Face à la pénurie d'avions, les compagnies recourent de plus en plus à d'autres transporteurs pour assurer leurs vols, ce que l'on appelle l'affrètement. Mais des professionnels craignent que ce modèle facilite le dumping social en Europe et compromette la sécurité.
Alors que le nombre de passagers aériens a dépassé en 2024 son niveau de 2019 dans le monde, une première depuis la pandémie, les avionneurs peinent à remplir leurs objectifs de livraisons, tandis que certains aéronefs sont cloués au sol pour des problèmes d'entretien.
Une solution pour les compagnies réside dans la location d'appareils via des contrats de courte durée incluant l'appareil, l'équipage, l'entretien et l'assurance, "wet lease" dans le jargon aéronautique.
Des entreprises spécialisées se sont créées, certaines désormais de taille imposante comme l'Irlandaise Avia Solutions Group qui exploite 221 appareils sous 12 certificats de transporteur aérien et revendique 35 millions de passagers par an, soit le tiers d'Air France-KLM.
KlasJet, SmartLynx, AirExplore: autant de compagnies basées en Europe de l'Est inconnues du grand public, mais dans les avions desquelles des voyageurs ayant acheté un billet d'un transporteur renommé peuvent voyager, parfois à leur insu quand les appareils sont peints aux couleurs de la compagnie principale.
Selon la société Cirium, spécialiste des données de l'aviation civile, ce type d'activité va croissant et c'est Lufthansa (incluant Austrian Airlines, SWISS, Brussels Airlines et Eurowings) qui a actuellement le plus recours à ce dispositif en Europe.
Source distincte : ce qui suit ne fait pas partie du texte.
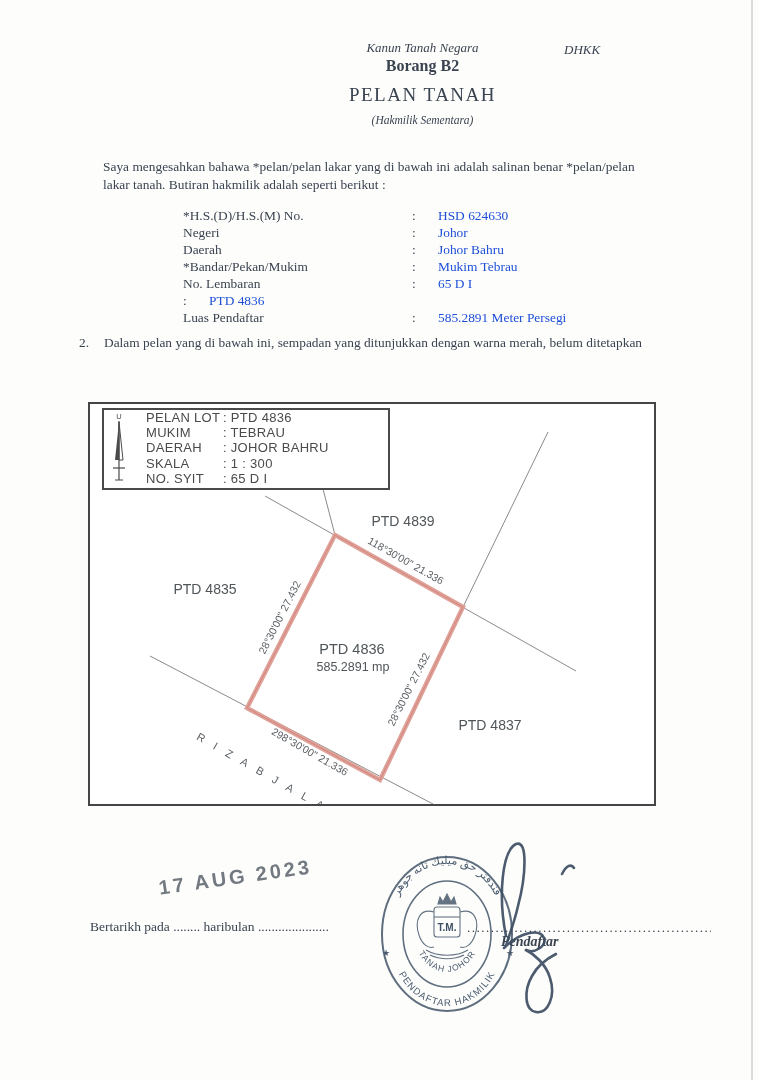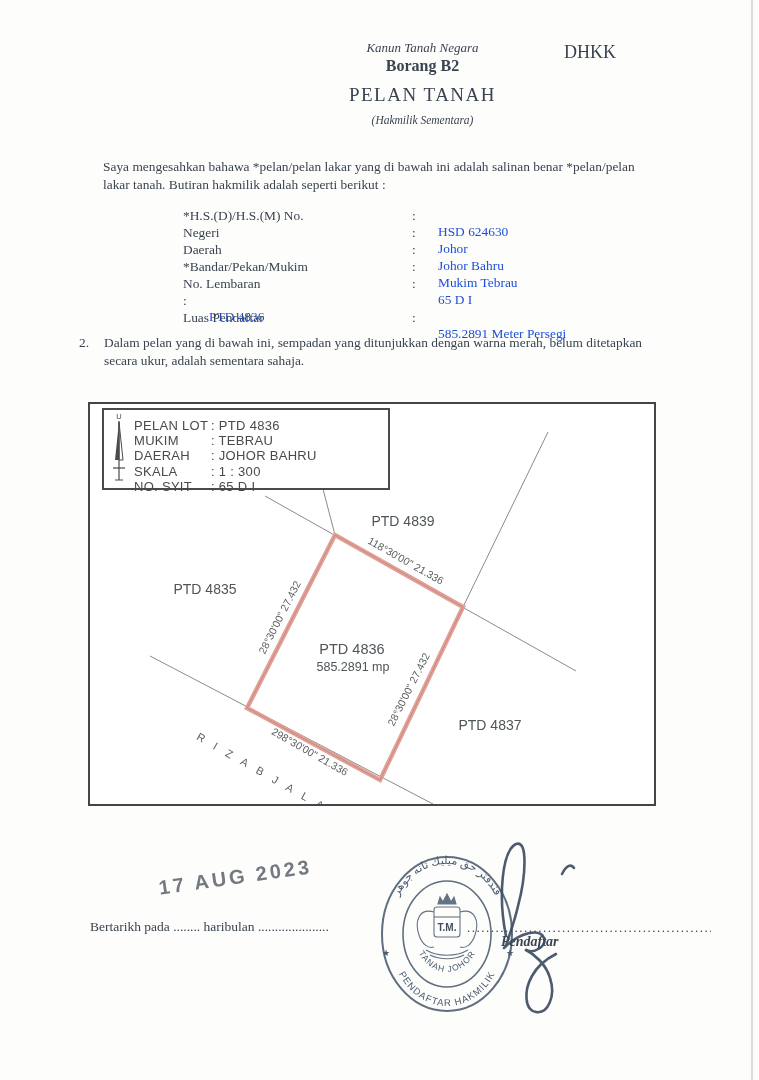--- a/index.html
+++ b/index.html
@@ -14,7 +14,7 @@
   .hdr .jadual{font-style:italic;font-size:11.5px;margin-top:3px;}
   .hdr .pelan{font-weight:normal;font-size:19px;letter-spacing:1.5px;margin-top:9px;}
   .hdr .hakmilik{font-style:italic;font-size:11.5px;margin-top:8px;}
-  .dhkk{position:absolute;left:564px;top:42px;font-size:18px;}
+  .dhkk{position:absolute;left:564px;top:42px;font-style:italic;font-size:13px;}
   
   .para{font-size:13.4px;line-height:17.5px;}
   .para span{display:block;white-space:nowrap;}

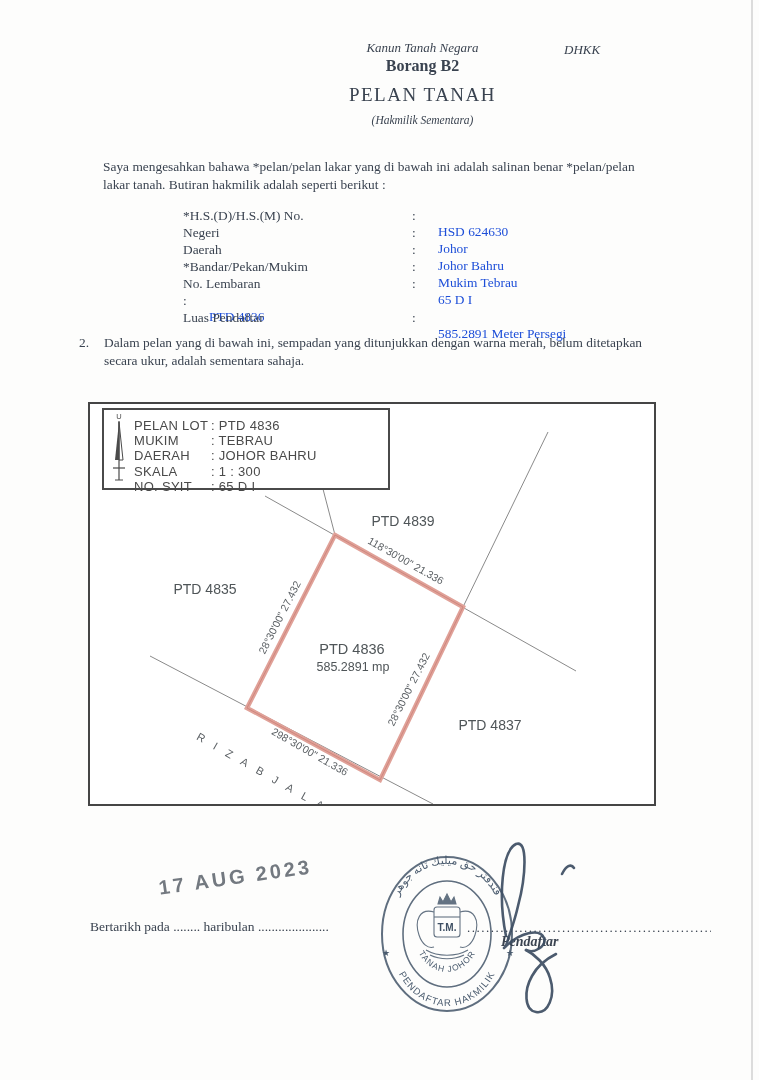--- a/index.html
+++ b/index.html
@@ -23,7 +23,7 @@
   .frow{display:flex;height:17px;line-height:17px;}
   .frow .lb{width:229px;}
   .frow .cl{width:26px;}
-  .frow .vl{font-weight:normal;color:#1d4ed8;margin-top:16px;}
+  .frow .vl{font-weight:normal;color:#1d4ed8;}
   
   .planbox{position:absolute;left:88px;top:402px;width:568px;height:404px;
            border:2px solid #454545;background:#fff;box-sizing:border-box;}

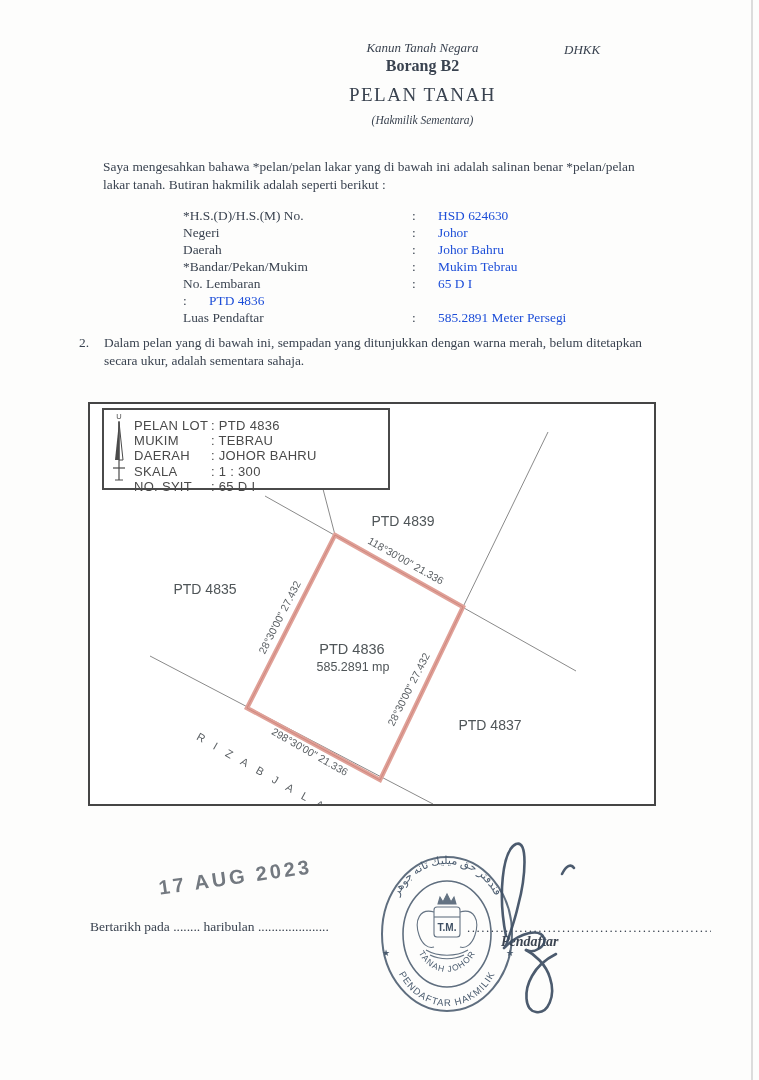--- a/index.html
+++ b/index.html
@@ -107,7 +107,6 @@
   <div class="abs para" style="left:79px;top:334px;">2.</div>
   <div class="abs para" style="left:104px;top:334px;">
     <span>Dalam pelan yang di bawah ini, sempadan yang ditunjukkan dengan warna merah, belum ditetapkan</span>
-    <span>secara ukur, adalah sementara sahaja.</span>
   </div>
 
   <div class="planbox">

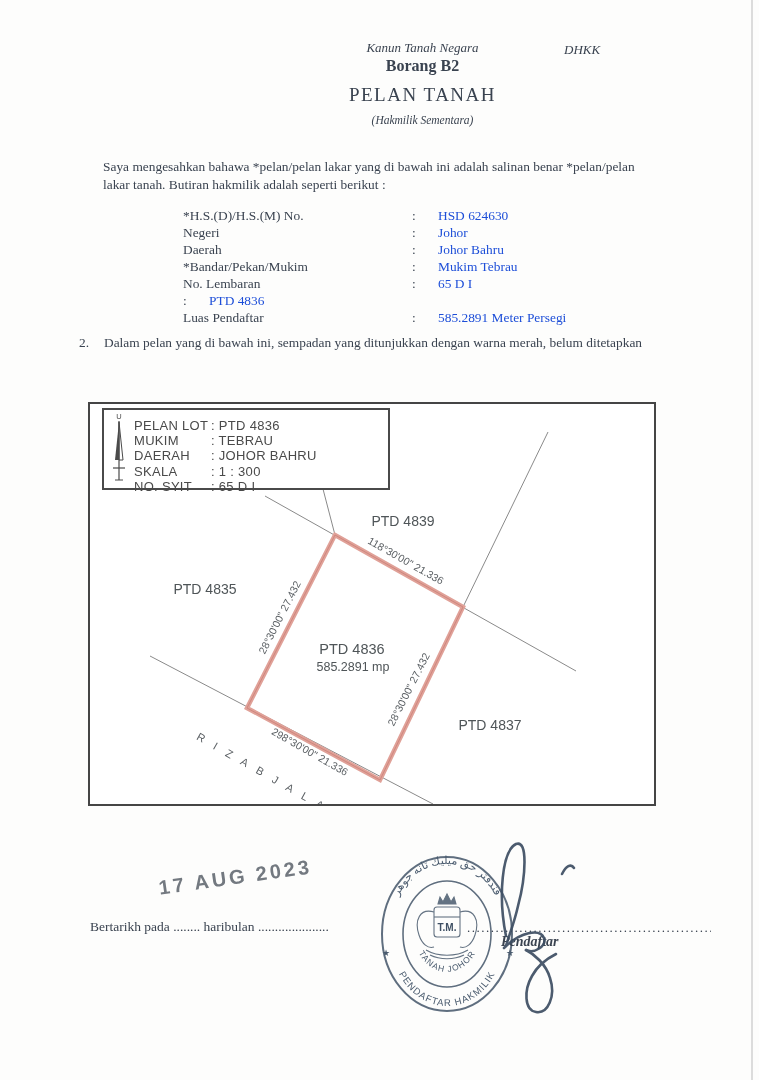--- a/index.html
+++ b/index.html
@@ -32,7 +32,7 @@
           background:#fff;box-sizing:border-box;display:flex;
           font-family:"Liberation Sans",sans-serif;color:#4a4a4a;}
   .legend .narrow{width:30px;position:relative;}
-  .legend .rows{padding-top:8px;font-size:13px;letter-spacing:.3px;}
+  .legend .rows{padding-top:0;font-size:13px;letter-spacing:.3px;margin-left:12px;}
   .lrow{display:flex;height:15.2px;line-height:15.2px;}
   .lrow .lb{width:77px;}
   

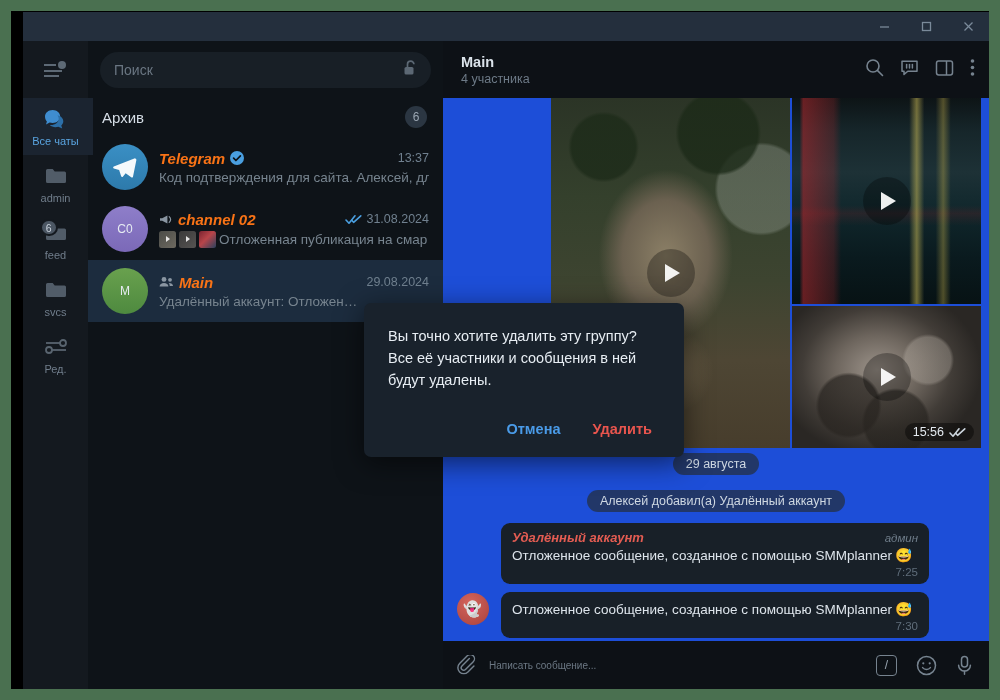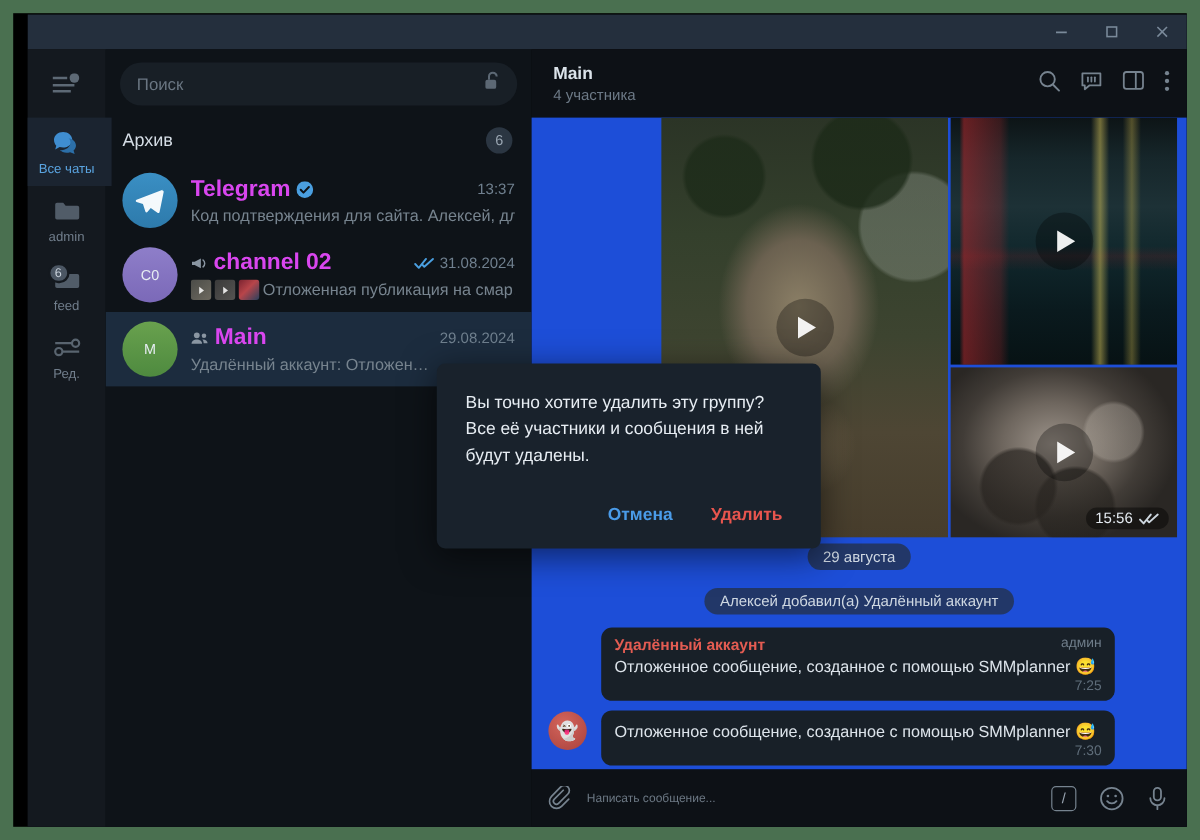--- a/index.html
+++ b/index.html
@@ -157,7 +157,7 @@
 
   .chat-main { flex: 1 1 auto; min-width: 0; display: flex; flex-direction: column; gap: 3px; }
   .chat-line1 { display: flex; align-items: center; gap: 5px; }
-  .chat-name { color: #d946ef; font-size: 19px; font-weight: bold; white-space: nowrap; overflow: hidden; text-overflow: ellipsis; }
+  .chat-name { color: #f97316; font-size: 15px; font-weight: bold; white-space: nowrap; overflow: hidden; text-overflow: ellipsis; font-style: italic; }
   .chat-meta { margin-left: auto; display: flex; align-items: center; gap: 4px; flex: 0 0 auto; padding-left: 6px; }
   .chat-time { color: #70808f; font-size: 12.5px; }
   .chat-preview { color: #77848f; font-size: 13.5px; white-space: nowrap; overflow: hidden; text-overflow: ellipsis; display: flex; align-items: center; gap: 3px; }

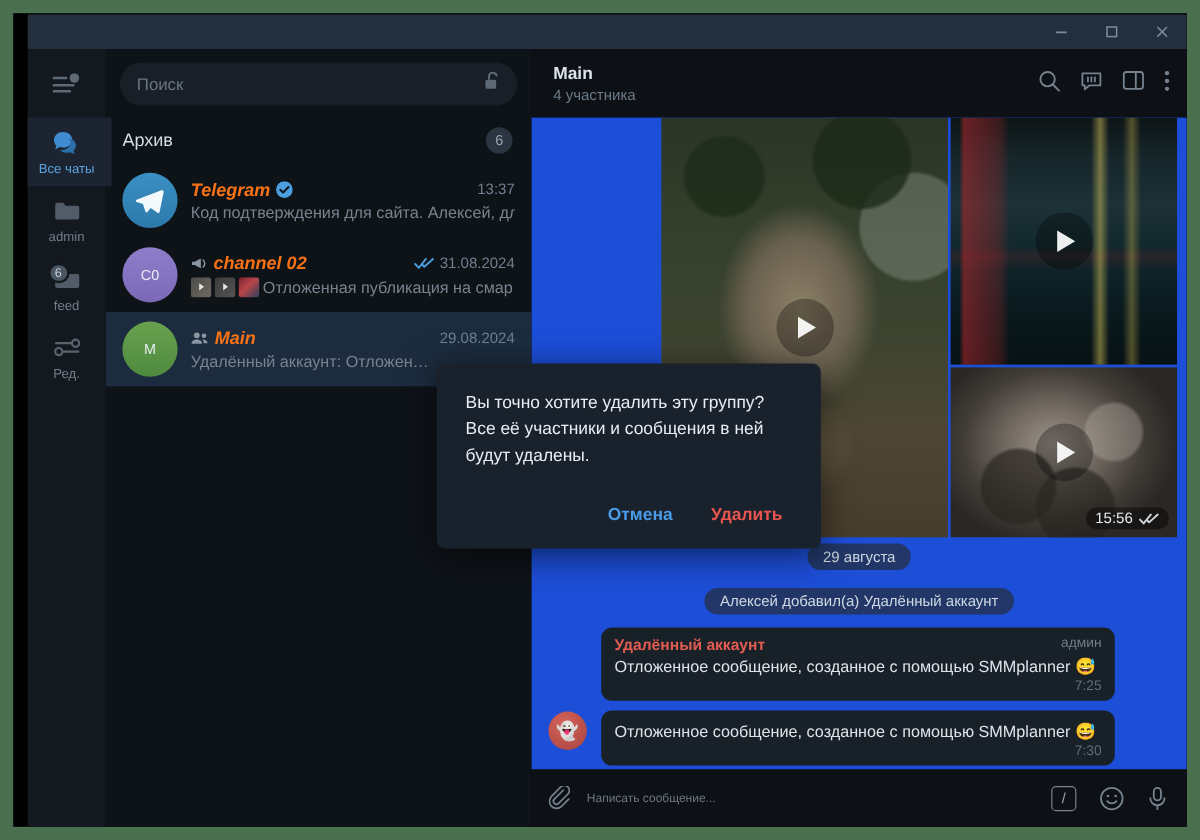--- a/index.html
+++ b/index.html
@@ -400,6 +400,14 @@
           <div class="rail-label">feed</div>
         </div>
 
+        <div class="rail-item">
+          <div class="rail-icon">
+            <svg width="24" height="20" viewBox="0 0 24 20">
+              <path d="M2 4.5a1.5 1.5 0 011.5-1.5h5.2l2 2.4h9.8A1.5 1.5 0 0122 6.9v8.6a1.5 1.5 0 01-1.5 1.5h-17A1.5 1.5 0 012 15.5z" fill="#515c68"></path>
+            </svg>
+          </div>
+          <div class="rail-label">svcs</div>
+        </div>
 
         <div class="rail-item">
           <div class="rail-icon">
Le groupe allemand, dont la flotte totale atteignait 735 appareils fin 2024, a indiqué avoir exploité 56 avions en "wet lease" la même année.
Conformes à la réglementation européenne, ces accords "peuvent aussi être abusivement utilisés pour réduire les coûts et saper le droit du travail", a prévenu en août 2024 l'European Cockpit Association, qui fédère 33 syndicats représentant 40.000 pilotes de ligne.
Un avis partagé par des organisations syndicales et des juristes réunis cette semaine par la Caisse de retraite du personnel navigant professionnel de l'aéronautique civile (CRPN) française.
- "Obligation de vigilance renforcée" -
"Cela devient problématique lorsque l'affrètement devient structurant du marché du transport aérien", estime Antoine Lyon-Caen, avocat spécialiste du droit du travail.
La CRPN, qui gère la retraite complémentaire des pilotes, hôtesses et stewards de droit français, s'inquiète non seulement d'un déficit de cotisations, mais aussi d'un dumping social voire d'infractions au droit du travail.
"On a pu récupérer les contrats. On a pu constater qu'on avait (...) un officier pilote de ligne (copilote, NDLR) qui était payé un petit peu plus de 1.000 euros en fixe sur le mois" et des stewards et hôtesses "à 300 euros", témoigne Sandrine Johnson, directrice générale adjointe de la Caisse.
"Au niveau européen, on n'est pas du tout sur quelque chose d'anecdotique, et donc il est vraiment temps d'aller prendre le sujet à bras-le-corps", souligne Patrick Arpino, vice-président du Syndicat national des pilotes de ligne (SNPL): "l'Europe et le marché des affrètements ne peuvent pas être le Far West".
Pour Me Lyon-Caen, les employeurs franchissent la "ligne rouge" quand les navigants "ne sont pas soumis à la protection sociale du pays où ils ont leur base d'affectation", un sujet déjà identifié dans d'autres secteurs d'activité en Europe.
Alors que plusieurs procédures judiciaires sont en cours à l'initiative de la CRPN, Mme Johnson remarque qu'il s'agit d'"une voie qui permet d'aboutir, qui permet de créer de la jurisprudence", mais qui n'est pas assez rapide.
L'inspection du travail peine également à lutter contre ce phénomène, vu les contraintes opérationnelles du secteur, témoigne Stéphane Salmon, président du principal syndicat français d'hôtesses et de stewards, le SNPNC.
La CRPN souhaite que les compagnies affréteuses soient soumises à une "obligation de vigilance renforcée" auprès des sociétés de "wet lease" car cela concerne non seulement l'affiliation aux régimes sociaux, mais "la sécurité, le droit des passagers et le droit du travail", remarque Mme Johnson.
La Caisse réclame également un encadrement du métier des courtiers aériens, qui font le lien entre les affréteurs et les sociétés de location, "parce que ce sont eux qui mettent en place les schémas de fraude" en tirant les prix vers le bas, selon Mme Johnson.